Does the frame or packet contain data from a user downloading the latest songs from Spotify or is it important speech traffic from a VoIP phone? The switch or router doesn’t really care.
This forwarding logic is called best effort or FIFO (First In First Out). Sometimes, this can be an issue. Here is a quick example:

Above we see a small network with two routers, two switches, two host devices and two IP phones. We use Gigabit Ethernet everywhere except between the two routers; this is a slow serial link of, let’s say 1.54 Mbps.
When the host and IP phone transmit data and voice packets destined for the host and IP phone on the other side, it is likely that we get congestion on the serial link. The router will queue packets that are waiting to be transmitted but the queue is not unlimited. What should the router do when the queue is full? drop the data packets? the voice packets? When you drop voice packets, the user on the other side will complain about poor voice quality. When you drop data packets, a user might complain that transfer speeds are poor.
QoS is about using tools to change how the router or switch deals with different packets. For example, we can configure the router so that voice traffic is prioritized before data traffic.
In this lesson, I’ll give you an overview of what QoS is about, the problems we are trying to solve and the tools we can use.
Characteristics of network traffic
There are four characteristics of network traffic that we must deal with:
- Bandwidth
- Delay
- Jitter
- Loss
Bandwidth is the speed of the link, in bits per second (bps). With QoS, we can tell the router how to use this bandwidth. With FIFO, packets are served on a first come first served basis. One of the things we can do with QoS is create different queues and put certain traffic types in different queues. We can then configure the router so that queue one gets 50% of the bandwidth, queue two gets 20% of the bandwidth and queue three gets the remaining 30% of the bandwidth.
Delay is the time it takes for a packet to get from the source to a destination, this is called the one-way delay. The time it takes to get from a source to the destination and back is called the round-trip delay. There are different types of delay; without going into too much detail, let me give you a quick overview:
- Processing delay: this is the time it takes for a device to perform all tasks required to forward the packet. For example, a router must do a lookup in the routing table, check its ARP table, outgoing access-lists and more. Depending on the router model, CPU, and switching method this affects the processing delay.
- Queuing delay: the amount of time a packet is waiting in a queue. When an interface is congested, the packet will have to wait in the queue before it is transmitted.
- Serialization delay: the time it takes to send all bits of a frame to the physical interface for transmission.
- Propagation delay: the time it takes for bits to cross a physical medium. For example, the time it takes for bits to travel through a 10 mile fiber optic link is much lower than the time it takes for bits to travel using satellite links.
Some of these delays, like the propagation delay, is something we can’t change. What we can do with QoS however, is influence the queuing delay. For example, you could create a priority queue that is always served before other queues. You could add voice packets to the priority queue so they don’t have to wait long in the queue, reducing the queuing delay.
Jitter is the variation of one-way delay in a stream of packets. For example, let’s say an IP phone sends a steady stream of voice packets. Because of congestion in the network, some packets are delayed. The delay between packet 1 and 2 is 20 ms, the delay between packet 2 and 3 is 40 ms, the delay between packet 3 and 4 is 5 ms, etc. The receiver of these voice packets must deal with jitter, making sure the packets have a steady delay or you will experience poor voice quality.

_Information shown_
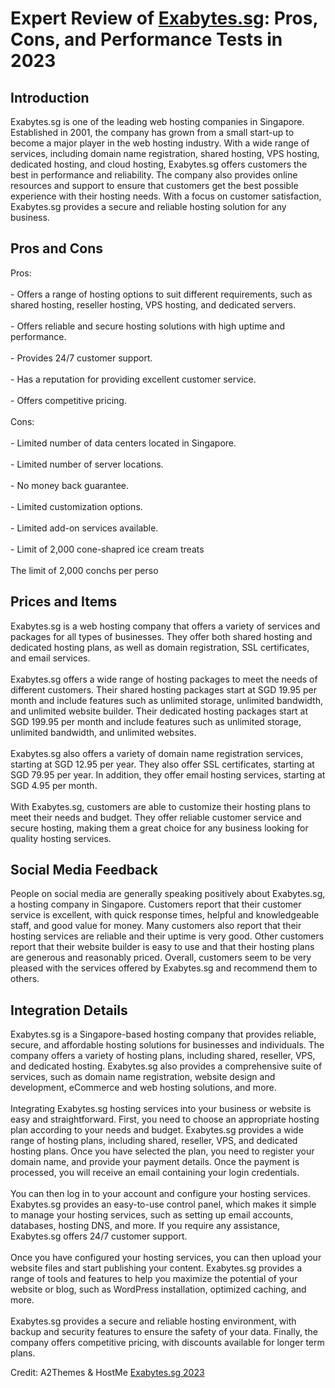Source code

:<h1>Expert Review of <a href="https://a2themes.com/exabytessg-reviews">Exabytes.sg</a>: Pros, Cons, and Performance Tests in 2023</h1>
<h2>Introduction</h2>
Exabytes.sg is one of the leading web hosting companies in Singapore. Established in 2001, the company has grown from a small start-up to become a major player in the web hosting industry. With a wide range of services, including domain name registration, shared hosting, VPS hosting, dedicated hosting, and cloud hosting, Exabytes.sg offers customers the best in performance and reliability. The company also provides online resources and support to ensure that customers get the best possible experience with their hosting needs. With a focus on customer satisfaction, Exabytes.sg provides a secure and reliable hosting solution for any business.
<h2>Pros and Cons</h2>
Pros:<br><br>- Offers a range of hosting options to suit different requirements, such as shared hosting, reseller hosting, VPS hosting, and dedicated servers.<br><br>- Offers reliable and secure hosting solutions with high uptime and performance.<br><br>- Provides 24/7 customer support.<br><br>- Has a reputation for providing excellent customer service.<br><br>- Offers competitive pricing.<br><br>Cons:<br><br>- Limited number of data centers located in Singapore.<br><br>- Limited number of server locations.<br><br>- No money back guarantee.<br><br>- Limited customization options.<br><br>- Limited add-on services available.<br><br>- Limit of 2,000 cone-shapred ice cream treats <br><br>The limit of 2,000 conchs per perso
<h2>Prices and Items</h2>
Exabytes.sg is a web hosting company that offers a variety of services and packages for all types of businesses. They offer both shared hosting and dedicated hosting plans, as well as domain registration, SSL certificates, and email services.<br><br>Exabytes.sg offers a wide range of hosting packages to meet the needs of different customers. Their shared hosting packages start at SGD 19.95 per month and include features such as unlimited storage, unlimited bandwidth, and unlimited website builder. Their dedicated hosting packages start at SGD 199.95 per month and include features such as unlimited storage, unlimited bandwidth, and unlimited websites.<br><br>Exabytes.sg also offers a variety of domain name registration services, starting at SGD 12.95 per year. They also offer SSL certificates, starting at SGD 79.95 per year. In addition, they offer email hosting services, starting at SGD 4.95 per month.<br><br>With Exabytes.sg, customers are able to customize their hosting plans to meet their needs and budget. They offer reliable customer service and secure hosting, making them a great choice for any business looking for quality hosting services.
<h2>Social Media Feedback</h2>
People on social media are generally speaking positively about Exabytes.sg, a hosting company in Singapore. Customers report that their customer service is excellent, with quick response times, helpful and knowledgeable staff, and good value for money. Many customers also report that their hosting services are reliable and their uptime is very good. Other customers report that their website builder is easy to use and that their hosting plans are generous and reasonably priced. Overall, customers seem to be very pleased with the services offered by Exabytes.sg and recommend them to others.
<h2>Integration Details</h2>
Exabytes.sg is a Singapore-based hosting company that provides reliable, secure, and affordable hosting solutions for businesses and individuals. The company offers a variety of hosting plans, including shared, reseller, VPS, and dedicated hosting. Exabytes.sg also provides a comprehensive suite of services, such as domain name registration, website design and development, eCommerce and web hosting solutions, and more.<br><br>Integrating Exabytes.sg hosting services into your business or website is easy and straightforward. First, you need to choose an appropriate hosting plan according to your needs and budget. Exabytes.sg provides a wide range of hosting plans, including shared, reseller, VPS, and dedicated hosting plans. Once you have selected the plan, you need to register your domain name, and provide your payment details. Once the payment is processed, you will receive an email containing your login credentials.<br><br>You can then log in to your account and configure your hosting services. Exabytes.sg provides an easy-to-use control panel, which makes it simple to manage your hosting services, such as setting up email accounts, databases, hosting DNS, and more. If you require any assistance, Exabytes.sg offers 24/7 customer support.<br><br>Once you have configured your hosting services, you can then upload your website files and start publishing your content. Exabytes.sg provides a range of tools and features to help you maximize the potential of your website or blog, such as WordPress installation, optimized caching, and more.<br><br>Exabytes.sg provides a secure and reliable hosting environment, with backup and security features to ensure the safety of your data. Finally, the company offers competitive pricing, with discounts available for longer term plans.
<p>Credit: A2Themes & HostMe <a href="https://a2themes.com/exabytessg-reviews">Exabytes.sg 2023</a></p>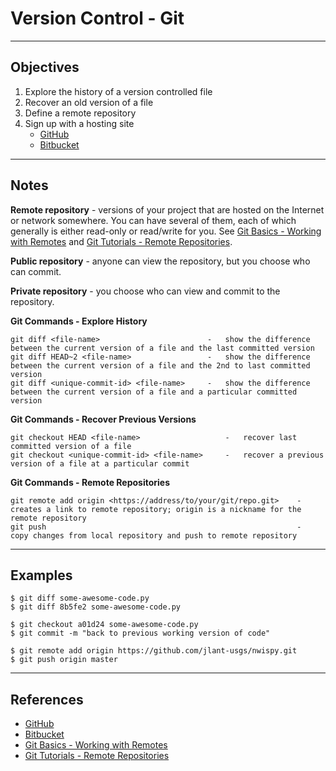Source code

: Version Control - Git
=====================

*****
Objectives
----------

1. Explore the history of a version controlled file
2. Recover an old version of a file
3. Define a remote repository
4. Sign up with a hosting site
	* [GitHub]
	* [Bitbucket]

*****
Notes
-----

**Remote repository** - versions of your project that are hosted on the Internet or network somewhere. You can have several of them,
each of which generally is either read-only or read/write for you. See [Git Basics - Working with Remotes] and [Git Tutorials - Remote Repositories].

**Public repository** - anyone can view the repository, but you choose who can commit.

**Private repository** - you choose who can view and commit to the repository.

**Git Commands - Explore History**

	git diff <file-name>						- 	show the difference between the current version of a file and the last committed version 
	git diff HEAD~2 <file-name>					- 	show the difference between the current version of a file and the 2nd to last committed version 
	git diff <unique-commit-id> <file-name>		- 	show the difference between the current version of a file and a particular committed version 
		
		
**Git Commands - Recover Previous Versions**

	git checkout HEAD <file-name>					-	recover last committed version of a file
	git checkout <unique-commit-id> <file-name>		-	recover a previous version of a file at a particular commit

		
**Git Commands - Remote Repositories**

	git remote add origin <https://address/to/your/git/repo.git>	-	creates a link to remote repository; origin is a nickname for the remote repository
	git push														-	copy changes from local repository and push to remote repository
	
		
*****
Examples
--------

	$ git diff some-awesome-code.py
	$ git diff 8b5fe2 some-awesome-code.py
	
	$ git checkout a01d24 some-awesome-code.py
	$ git commit -m "back to previous working version of code"

	$ git remote add origin https://github.com/jlant-usgs/nwispy.git
	$ git push origin master
	
*****
References
----------

* [GitHub]
* [Bitbucket]
* [Git Basics - Working with Remotes]
* [Git Tutorials - Remote Repositories]

[GitHub]:https://github.com/
[Bitbucket]:https://https://bitbucket.org/
[Git Basics - Working with Remotes]:http://git-scm.com/book/en/Git-Basics-Working-with-Remotes
[Git Tutorials - Remote Repositories]:https://www.atlassian.com/git/tutorial/remote-repositories
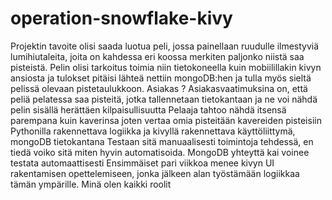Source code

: # operation-snowflake-kivy
Projektin tavoite olisi saada luotua peli, jossa painellaan ruudulle ilmestyviä lumihiutaleita, joita on kahdessa eri koossa merkiten paljonko niistä saa pisteistä.
Pelin olisi tarkoitus toimia niin tietokoneella kuin mobiilillakin kivyn ansiosta ja tulokset pitäisi lähteä nettiin mongoDB:hen ja tulla myös sieltä pelissä olevaan
pistetaulukkoon.
Asiakas ?
Asiakasvaatimuksina on, että peliä pelatessa saa pisteitä,  jotka tallennetaan tietokantaan ja ne voi nähdä pelin sisällä herättäen kilpaisullisuutta
Pelaaja tahtoo nähdä itsensä parempana kuin kaverinsa joten vertaa omia pisteitään kavereiden pisteisiin
Pythonilla rakennettava logiikka ja kivyllä rakennettava käyttöliittymä, mongoDB tietokantana
Testaan sitä manuaalisesti toimintoja tehdessä, en tiedä voiko sitä miten hyvin automatisoida. MongoDB yhteyttä kai voinee testata automaattisesti
Ensimmäiset pari viikkoa menee kivyn UI rakentamisen opettelemiseen, jonka jälkeen alan työstämään logiikkaa tämän ympärille.
Minä olen kaikki roolit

_Required work_
**A)** Answer these from the QoS overview:
(i) What speed is given for the serial link between the two routers?
(ii) What is the time it takes a packet to go from source to destination and back called?
(iii) How does the QoS overview define jitter?
**B)** Carry on the QoS overview from the point where the text ends.
The data has no connection to the QoS overview.

_Results by task_
**A)**
(i) 1.54 Mbps
(ii) The round-trip delay
(iii) The variation of one-way delay in a stream of packets

**B)**
Loss is the amount of lost data, usually shown as a percentage of lost packets sent. If you send 100 packets and only 95 make it to the destination, you have 5% packet loss. Packet loss is always possible. For example, when there is congestion, packets will be queued but once the queue is full…packets will be dropped. With QoS, we can at least decide which packets get dropped when this happens.
Traffic Types
With QoS, we can change our network so that certain traffic is preferred over other traffic when it comes to bandwidth, delay, jitter and loss. What you need to configure however really depends on the applications that you use. Let’s take a closer look at different applications and traffic types.
Batch Application
Let’s start with a simple example, a user that wants to download a file from the Internet. Perhaps the latest IOS image:

Let’s think about how important bandwidth, delay, jitter, and loss are when it comes to downloading a file like this.
The file is 103.92 MB or 108967472 bytes. An IP packet is 1500 bytes by default, without the IP and TCP header there are 1460 bytes left for the TCP segment. It would take 108967472 / 1460 = ~74635 IP packets to transfer this file to your computer.
Bandwidth is nice to have, it makes the difference between having to wait a few seconds, minutes or a few days to download a file like this.
What about delay? There is a one-way delay to get the data from the server to your computer. When you click on the download link, it might take a short while before the download starts. Once the packets come in, it doesn’t really matter much what the delay is or the variation of delay (jitter) between the packets. You are not interacting with the download, just waiting for it to complete.
What about packet loss? File transfers like these use TCP and when some packets are lost, TCP will retransmit your data, making sure the download makes it completely to your computer.
An application like your web browser that downloads a file is a non-interactive application, often called a batch application or batch transfer. Bandwidth is nice to have since it reduces the time to wait for the download to complete. Delay, jitter and loss don’t matter much. With QoS, we can assign enough bandwidth to applications like these to ensure downloads complete in time and reducing packet loss to a minimum to prevent retransmissions.
Interactive Application
Another type of application is the interactive application. A good example is when you use telnet or SSH to access your router or switch:

These applications don’t require a lot of bandwidth but they are somewhat sensitive to delay and packet loss. Since you are typing commands and waiting for a response, a high delay can be annoying to work with. If you ever had to access a router through a satellite link, you will know what I’m talking about. Satellite links can have a one-way delay of between 500-700ms which means that when you type a few characters, there will be a short pause before you see the characters appear on your console.
With QoS, we can ensure that in case of congestion, interactive applications are served before bandwidth-hungry batch applications.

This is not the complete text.